---------- Rows
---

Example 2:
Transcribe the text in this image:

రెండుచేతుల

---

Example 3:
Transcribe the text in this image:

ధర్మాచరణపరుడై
--------------------
What is needed:
Repeat the lines above without changing a single character.

Solution to this problem:
---

Example 2:
Transcribe the text in this image:

రెండుచేతుల

---

Example 3:
Transcribe the text in this image:

ధర్మాచరణపరుడై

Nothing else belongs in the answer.